The Youth Summit continued with two student pitch competitions, one for businesses and one for social impact projects. One team from each contest was accepted to the incubator program at the iLab.

Emma Hitchcock and Zadie Lacy will bring their social venture, Art for the Heart, to the iLab this summer. Their program provides art therapy classes for homeless people in partnership with People and Congregations Engaged in Ministry.

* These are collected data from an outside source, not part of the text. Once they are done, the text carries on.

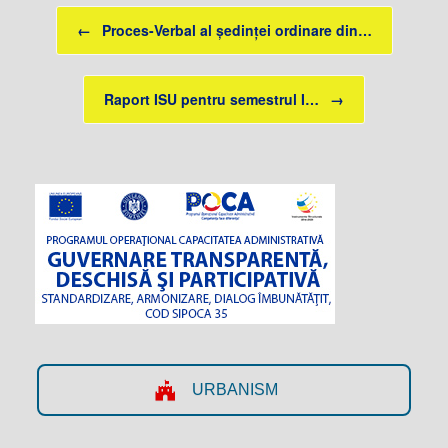
Post navigation
←
Proces-Verbal al ședinței ordinare din…
Raport ISU pentru semestrul I…
→
URBANISM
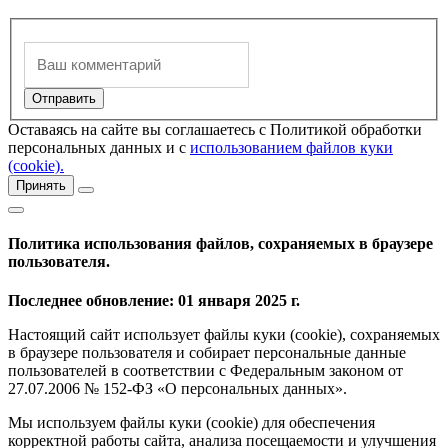
Оставаясь на сайте вы соглашаетесь с Политикой обработки
персональных данных и с
использованием файлов куки
(cookie).
Принять
Политика использования файлов, сохраняемых в браузере
пользователя.
Последнее обновление: 01 января 2025 г.
Настоящий сайт использует файлы куки (cookie), сохраняемых
в браузере пользователя и собирает персональные данные
пользователей в соответствии с Федеральным законом от
27.07.2006 № 152-ФЗ «О персональных данных».
Мы используем файлы куки (cookie) для обеспечения
корректной работы сайта, анализа посещаемости и улучшения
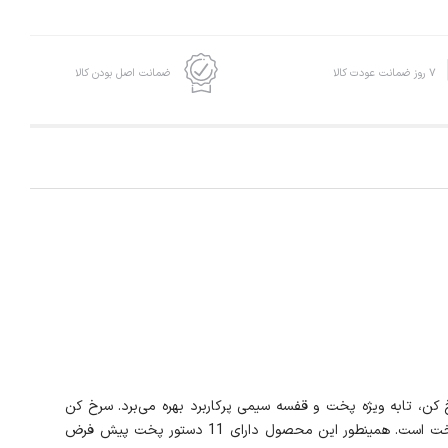
۷ روز ضمانت عودت کالا
ضمانت اصل بودن کالا
اختصاصی سرخ کن، تابه ویژه پخت و قفسه سیمی پرکاربرد بهره می‌برد. سرخ کن
چند منظوره ST01 توسط برند آمریکایی نوتریکوک عرضه‎شده است . این سرخ‌کن آون توستر مجهز به پنل لمسی برای کنترل و اعمال برنامه‌هایی پخت است. همینطور این محصول دارای 11 دستور پخت پیش فرض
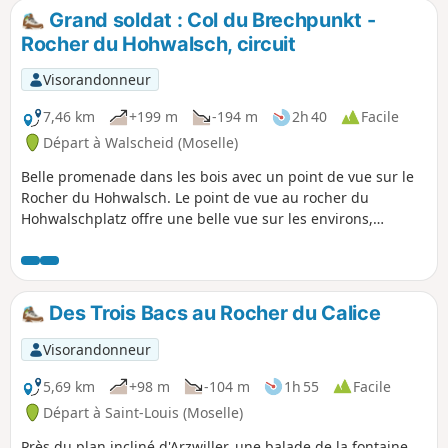
Grand soldat : Col du Brechpunkt -
Rocher du Hohwalsch, circuit
Visorandonneur
7,46 km
+199 m
-194 m
2h 40
Facile
Départ à Walscheid (Moselle)
Belle promenade dans les bois avec un point de vue sur le
Rocher du Hohwalsch. Le point de vue au rocher du
Hohwalschplatz offre une belle vue sur les environs,
jusqu'au lac de Gondrexange.
Des Trois Bacs au Rocher du Calice
Visorandonneur
5,69 km
+98 m
-104 m
1h 55
Facile
Départ à Saint-Louis (Moselle)
Près du plan incliné d'Arzwiller, une balade de la fontaine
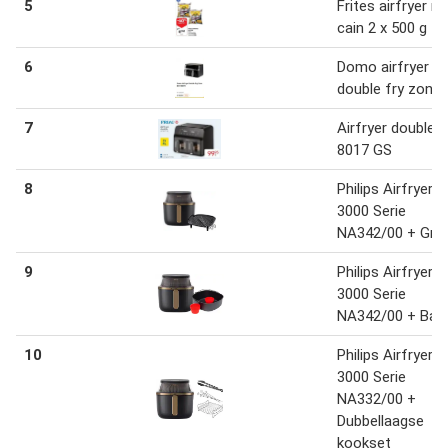
5
Frites airfryer m
cain 2 x 500 g
6
Domo airfryer
double fry zone
7
Airfryer double A
8017 GS
8
Philips Airfryer 
3000 Serie
NA342/00 + Grillk
9
Philips Airfryer 
3000 Serie
NA342/00 + Bak
10
Philips Airfryer X
3000 Serie
NA332/00 +
Dubbellaagse
kookset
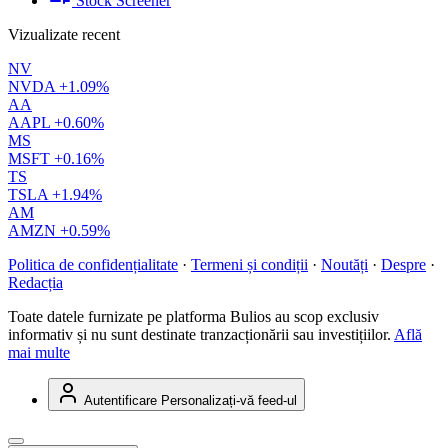
Stock Screener
Vizualizate recent
NV
NVDA
+1.09%
AA
AAPL
+0.60%
MS
MSFT
+0.16%
TS
TSLA
+1.94%
AM
AMZN
+0.59%
Politica de confidențialitate
·
Termeni și condiții
·
Noutăți
·
Despre
·
Redacția
Toate datele furnizate pe platforma Bulios au scop exclusiv
informativ și nu sunt destinate tranzacționării sau investițiilor.
Află
mai multe
Autentificare
Personalizați-vă feed-ul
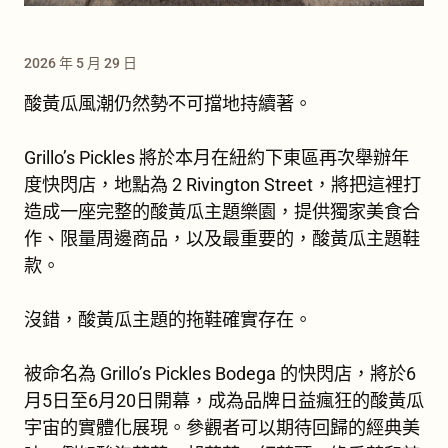
2026 年 5 月 29 日
酸黃瓜風潮仍然勢不可擋地持續著。
Grillo’s Pickles 將於本月在紐約下東區再次舉辦年
度快閃店，地點為 2 Rivington Street，將把這裡打
造成一座完整的酸黃瓜主題樂園，提供獨家美食合
作、限量周邊商品，以及最重要的，酸黃瓜主題鞋
款。
沒錯，酸黃瓜主題的拖鞋確實存在。
被命名為 Grillo’s Pickles Bodega 的快閃店，將於6
月5日至6月20日開幕，成為品牌日益瘋狂的酸黃瓜
宇宙的實體化展現。參觀者可以期待回歸的經典美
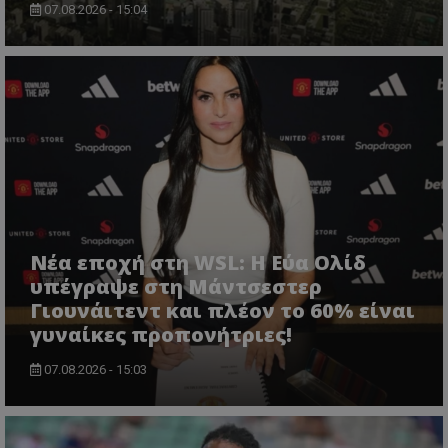
07.08.2026 - 15:04
Νέα εποχή στη WSL: Η Εύα Ολίδ
υπέγραψε στη Μάντσεστερ
Γιουνάιτεντ και πλέον το 60% είναι
γυναίκες προπονήτριες!
07.08.2026 - 15:03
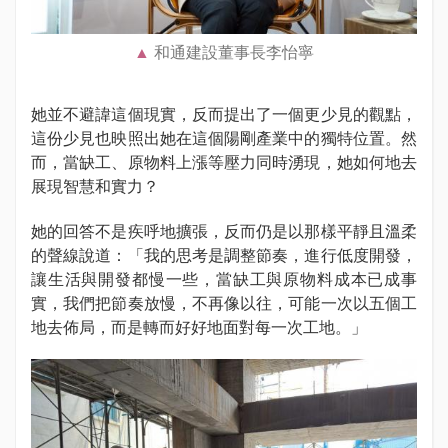
和通建設董事長李怡寧
她並不避諱這個現實，反而提出了一個更少見的觀點，
這份少見也映照出她在這個陽剛產業中的獨特位置。然
而，當缺工、原物料上漲等壓力同時湧現，她如何地去
展現智慧和實力？
她的回答不是疾呼地擴張，反而仍是以那樣平靜且溫柔
的聲線說道：「我的思考是調整節奏，進行低度開發，
讓生活與開發都慢一些，當缺工與原物料成本已成事
實，我們把節奏放慢，不再像以往，可能一次以五個工
地去佈局，而是轉而好好地面對每一次工地。」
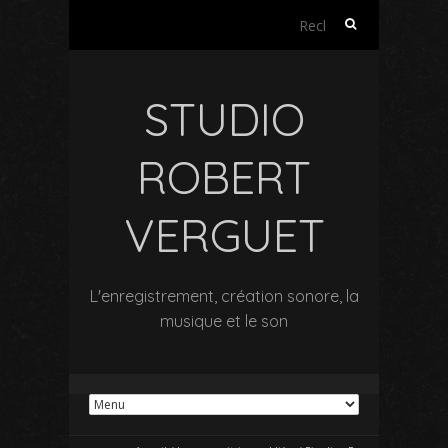
Rechercher :
STUDIO
ROBERT
VERGUET
L'enregistrement, création sonore, la
musique et le son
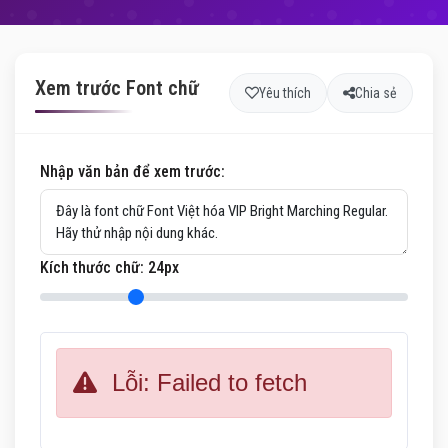
Xem trước Font chữ
Yêu thích
Chia sẻ
Nhập văn bản để xem trước:
Kích thước chữ:
24
px
Lỗi: Failed to fetch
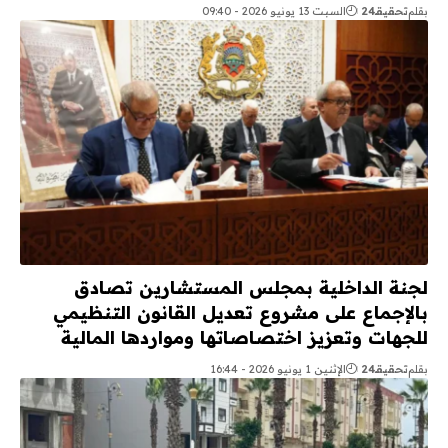
بقلم
تحقيقـ24
السبت 13 يونيو 2026 - 09:40
لجنة الداخلية بمجلس المستشارين تصادق
بالإجماع على مشروع تعديل القانون التنظيمي
للجهات وتعزيز اختصاصاتها ومواردها المالية
بقلم
تحقيقـ24
الإثنين 1 يونيو 2026 - 16:44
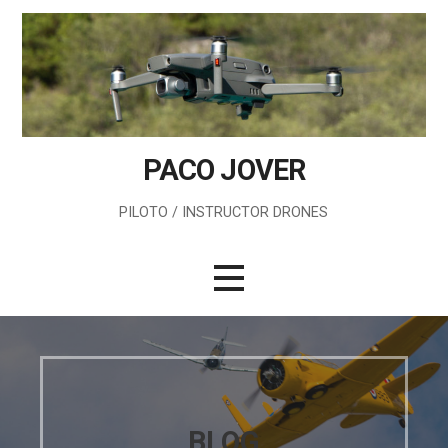
Saltar
al
contenido
PACO JOVER
PILOTO / INSTRUCTOR DRONES
BLOG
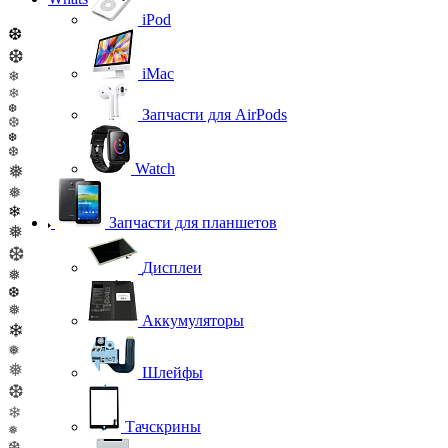
iPod
❆
❆
iMac
❄
❄
❆
Запчасти для AirPods
❆
❆
❆
Watch
❅
❅
❄
Запчасти для планшетов
❅
❆
Дисплеи
❅
❆
❅
Аккумуляторы
❄
❅
❅
Шлейфы
❆
❄
Тачскрины
❅
❆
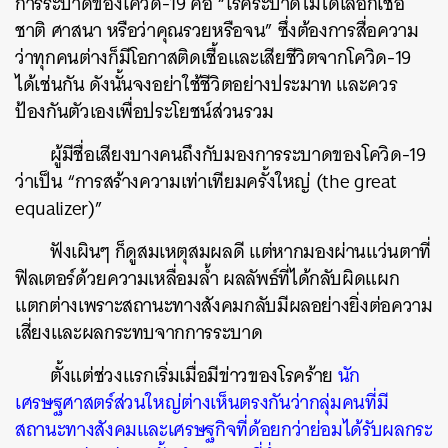
การระบาดของโควิด-19 คือ “โรคระบาดไม่ได้เลือกเชื้อ
ชาติ ศาสนา หรือว่าคุณรวยหรือจน” ซึ่งต้องการสื่อความ
ว่าทุกคนต่างก็มีโอกาสติดเชื้อและเสียชีวิตจากโควิด-19
ได้เช่นกัน ดังนั้นจงอย่าใช้ชีวิตอย่างประมาท และควร
ป้องกันตัวเองเพื่อประโยชน์ส่วนรวม
ผู้มีชื่อเสียงบางคนถึงกับมองการระบาดของโควิด-19
ว่าเป็น “การสร้างความเท่าเทียมครั้งใหญ่ (the great
equalizer)”
ฟังเผินๆ ก็ดูสมเหตุสมผลดี แต่หากมองผ่านแว่นตาที่
ฟิลเตอร์ด้วยความเหลื่อมล้ำ ผลลัพธ์ที่ได้กลับผิดแผก
แตกต่างเพราะสถานะทางสังคมกลับมีผลอย่างยิ่งต่อความ
เสี่ยงและผลกระทบจากการระบาด
ตั้งแต่ช่วงแรกเริ่มเมื่อมีข่าวของโรคร้าย
นัก
เศรษฐศาสตร์ส่วนใหญ่ต่างเห็นตรงกันว่ากลุ่มคนที่มี
สถานะทางสังคมและเศรษฐกิจที่ด้อยกว่าย่อมได้รับผลกระ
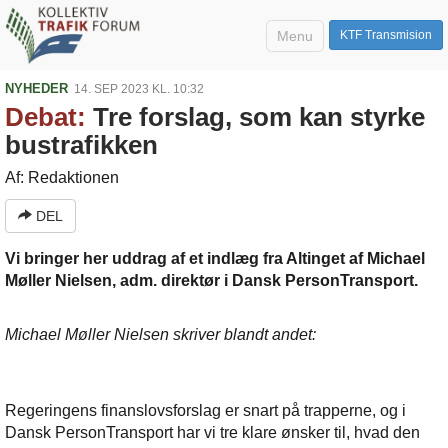
Menu
KTF Transmision
NYHEDER
14. SEP 2023 KL. 10:32
Debat:
Tre forslag, som kan styrke
bustrafikken
Af: Redaktionen
DEL
Vi bringer her uddrag af et indlæg fra Altinget af Michael
Møller Nielsen, adm. direktør i Dansk PersonTransport.
Michael Møller Nielsen skriver blandt andet:
Regeringens finanslovsforslag er snart på trapperne, og i
Dansk PersonTransport har vi tre klare ønsker til, hvad den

“Charlottesville is such an artistic town, but we saw a gap in what is being offered to our homeless population,” Lacy said. “Art for the Heart gives these people an outlet to express, process and cope with the trauma they experience on a regular basis.”

St. Anne’s-Belfield School students Henry Deal, William Du and Shihau Liu won admission to the iLab with their pitch for MindTrigger, a lighting control system. MindTrigger uses sensors to count how many people enter a room and turns off the lights when it detects that the same number of people has left. Deal, Du and Liu have spent the last year developing a prototype of the system.

“We love the fact that there is a working product,” Brewster said. “Most of our businesses at the iLab have a working product, or are very close to that point.”

Aleena Haidari and Lima Mohammad Asif, seniors at Charlottesville High School, won $250 and mentorship through the Community Investment Collaborative with their pitch for a custom T-shirt design business.

Asif said she hoped to keep working on the T-shirt venture while studying business and marketing in college. Haidari said she probably would be too busy preparing for law school to do the same. 

“But if Lima messes up with the business, I’ll be there to defend her in court,” Haidari joked. 

The Youth Summit concluded with “Makerville,” a project expo in the IX Art Park. The expo featured more than 60 student projects, including artwork, science and technology, and other independent research. Bands and DJs from local high schools also performed on the Ix Art Park stage.

Lucas Johnson, a senior at Monticello High School, was at Makerville to represent the Virginia Students Coalition for Mental Health. The coalition drafted and lobbied for a recently approved state law that will add mental health to Virginia’s Standards of Learning for high school health education by 2019. 

“We are expecting thousands of [mental health] referrals to come from this every year,” Johnson said. 

The coalition also advocated for the restoration of full-time mental health personnel from Region Ten at all three of Albemarle County’s comprehensive high schools. This $160,000 initiative is included in the county School Board’s proposed budget for fiscal 2019. 

Technical Eats, a food truck that students at the Charlottesville Albemarle Technical Education Center created with a retired school bus, made its first trip to Charlottesville for the Makerville expo. CATEC culinary arts students handed out free samples of panini sandwiches, pasta salad, brownies and cookies. 

“The pace is fast and the conditions are tight, but it’s fun,” said Nathan Buckwith, an Albemarle High School senior manning the food truck. “You get to talk to people and work with your friends. It’s really unique.” 

The Youth Summit was presented by UVa’s Curry School of Education and ReinventED Lab, a local nonprofit that advocates for innovation in public schools. 

“We want to create support systems to give every student who wants to start a project the opportunity do so,” said ReinventED founder Keaton Wadzinski.